- SET OF TASKS
(a) List every bird species named in the passage on the limestone area below.
(b) Answer each question from the passage on the limestone area below.
(i) What term does it give for the sheltered limestone crevices?
(ii) Which law protects all plants?
(iii) Which organization established the Leighton Moss Reserve, and in what year?
(c) Echo part of the passage on the limestone area below word for word, beginning at the words "Crevices in the" and stopping after "warbler and yellowhammer.".

____ SOURCE DOCUMENT

The limestone area is renowned amongst naturalists for its exceptionally interesting flora, protected in several extensive reserves. Many species of orchids can be seen in late spring and early summer. The sheltered limestone crevices, or grykes, provide a perfect habitat for a range of interesting plants, some of which you would expect to see on a woodland floor. Often, you will see flowers here when they are long past their best in more open surroundings.
Particular plants to look for in the grykes are the many species of fern: hart’s tongue, hard shield and male; wall and maidenhair spleenworts; and polypody. Also present are the rare rigid buckler fern and limestone fern, and the nationally scarce blue moor grass. Limestone pavement is also an ideal habitat for a range of uncommon plants including angular solomon’s seal, lily-of-the-valley and several orchids including the dark red helleborine. All plants are protected by the Wildlife and Countryside Act, which makes it an offence to pick or remove any wild flower without the owner’s permission.
Crevices in the limestone are a haven for ferns
Butterflies and moths thrive on the limestone grassland and you may see the diminutive small heath or the larger dark green fritillary. Birds to look for are the skylark, willow warbler and yellowhammer.
The Leighton Moss Reserve was established by the Royal Society for the Protection of Birds in 1964, and in 1974 it purchased an additional 6000 acres of the marshland on the edge of Morecambe Bay between Hest Bank and Arnside Point to create one of the most important bird reserves in the country. Over 270 bird species have been recorded on the reserve, including the elusive bittern and the striking avocet.

________
____ RECORD EXCERPTS

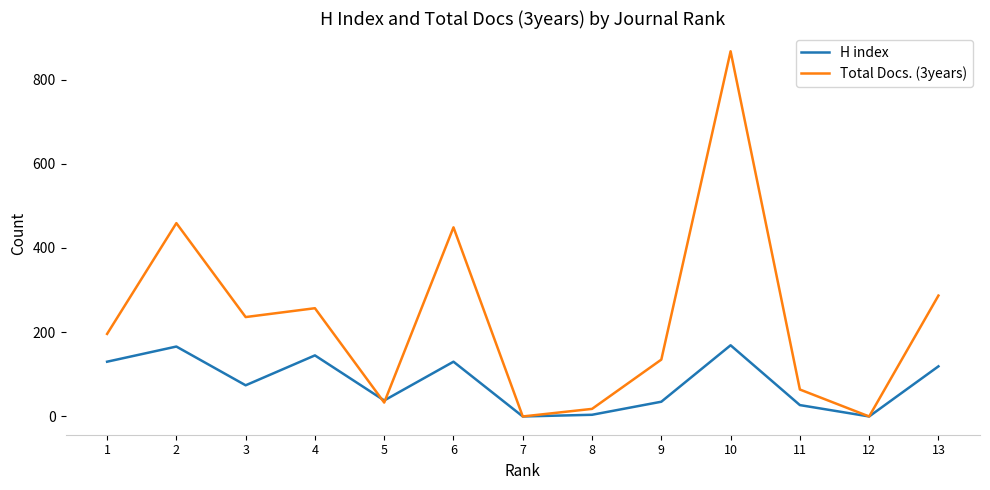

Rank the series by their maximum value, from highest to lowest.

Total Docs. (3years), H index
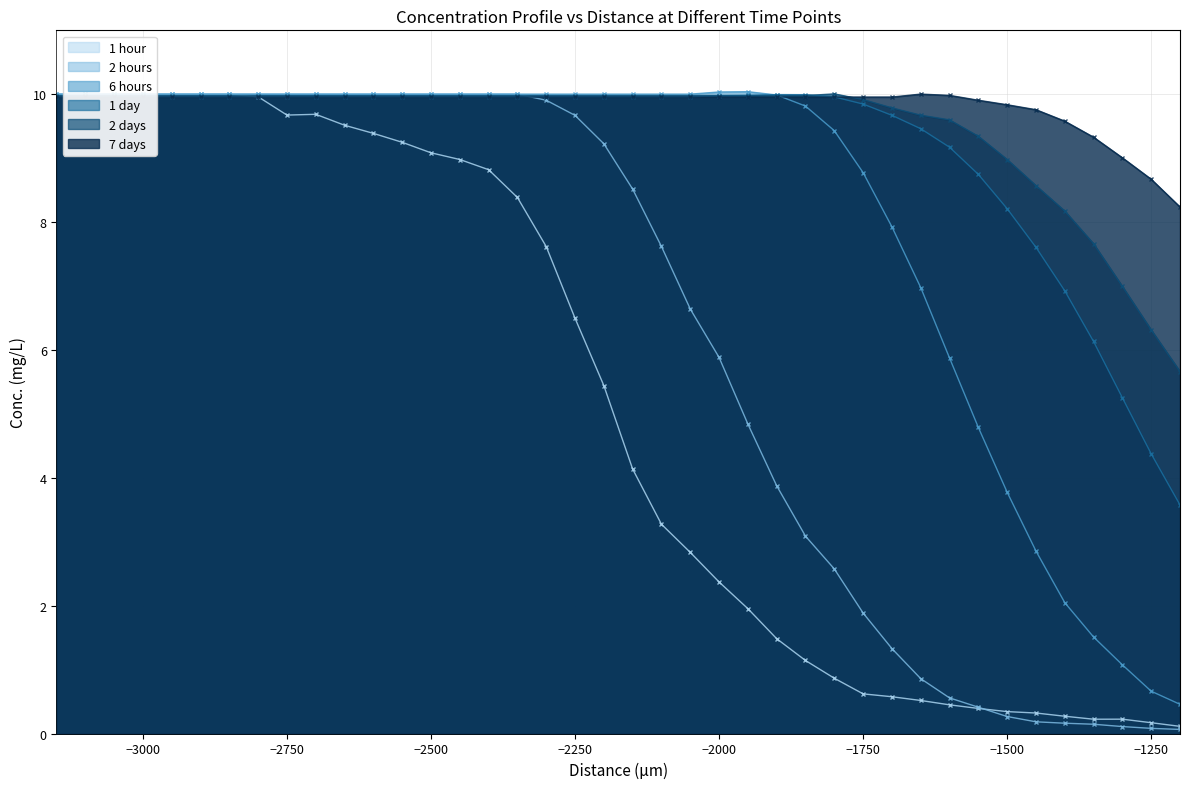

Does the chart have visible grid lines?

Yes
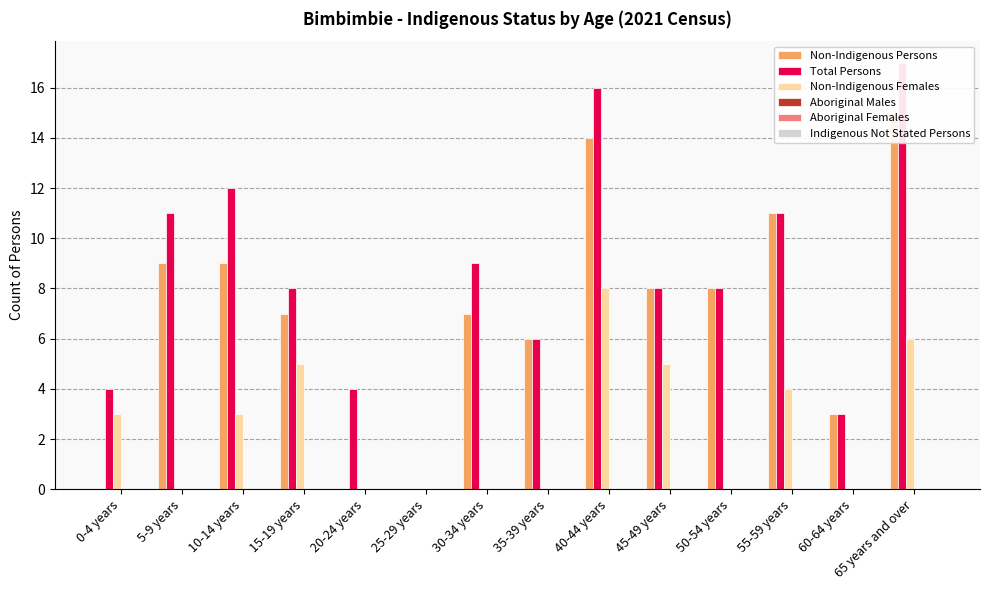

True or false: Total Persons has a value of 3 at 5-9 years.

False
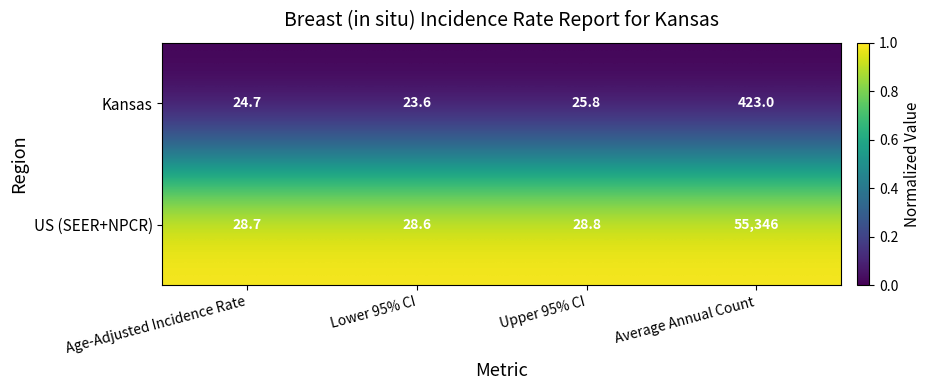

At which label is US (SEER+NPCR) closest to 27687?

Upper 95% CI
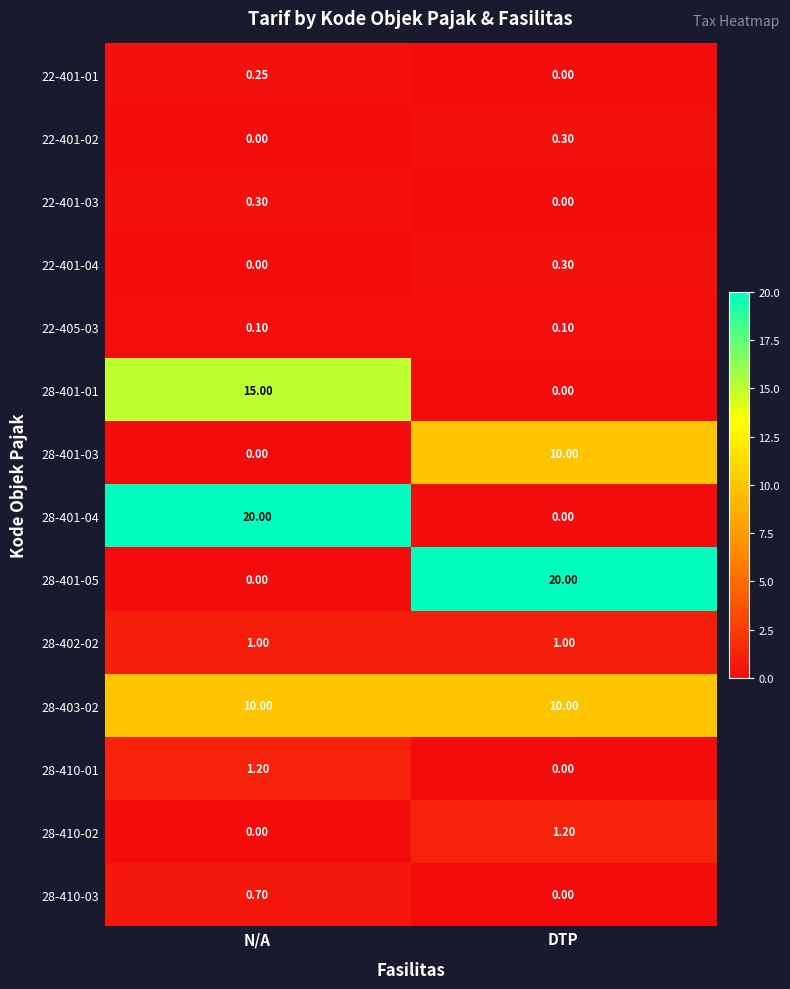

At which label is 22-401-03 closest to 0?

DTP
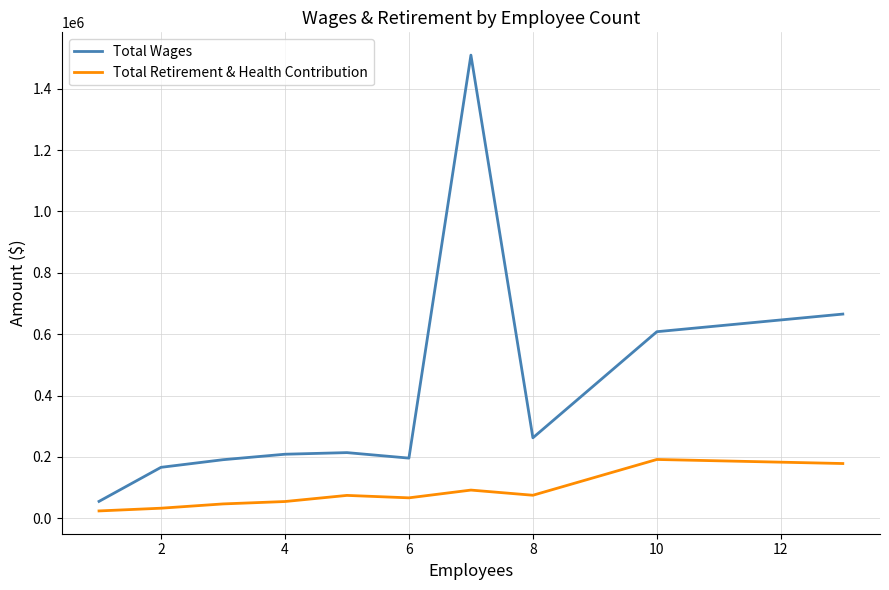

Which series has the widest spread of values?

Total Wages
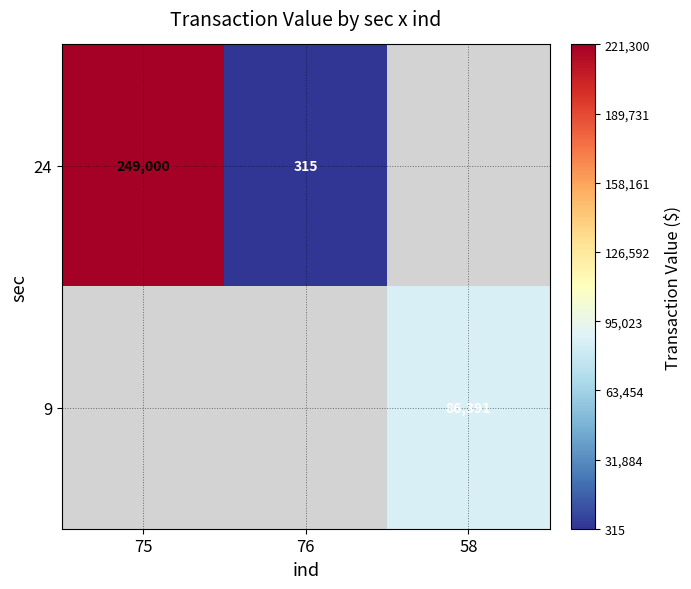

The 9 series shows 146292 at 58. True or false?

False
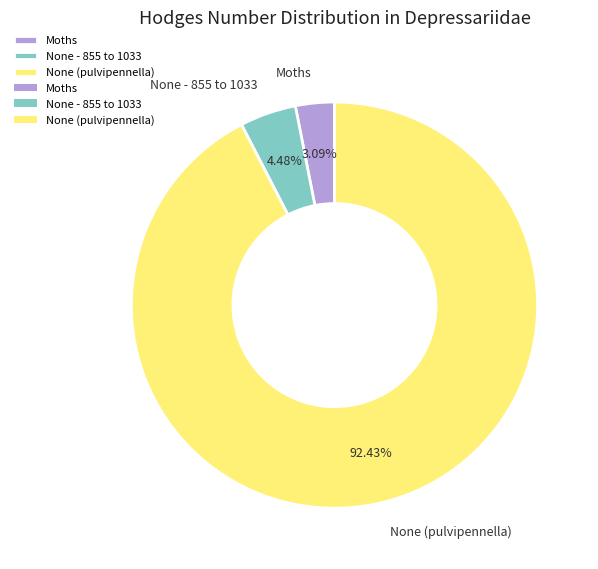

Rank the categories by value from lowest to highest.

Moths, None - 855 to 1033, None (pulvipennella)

________

- SOLVED TASKS
(a) skylark, willow warbler, yellowhammer, bittern, avocet

(b)
(i) Grykes
(ii) The Wildlife and Countryside Act
(iii) The Royal Society for the Protection of Birds, in 1964

(c)
Crevices in the limestone are a haven for ferns
Butterflies and moths thrive on the limestone grassland and you may see the diminutive small heath or the larger dark green fritillary. Birds to look for are the skylark, willow warbler and yellowhammer.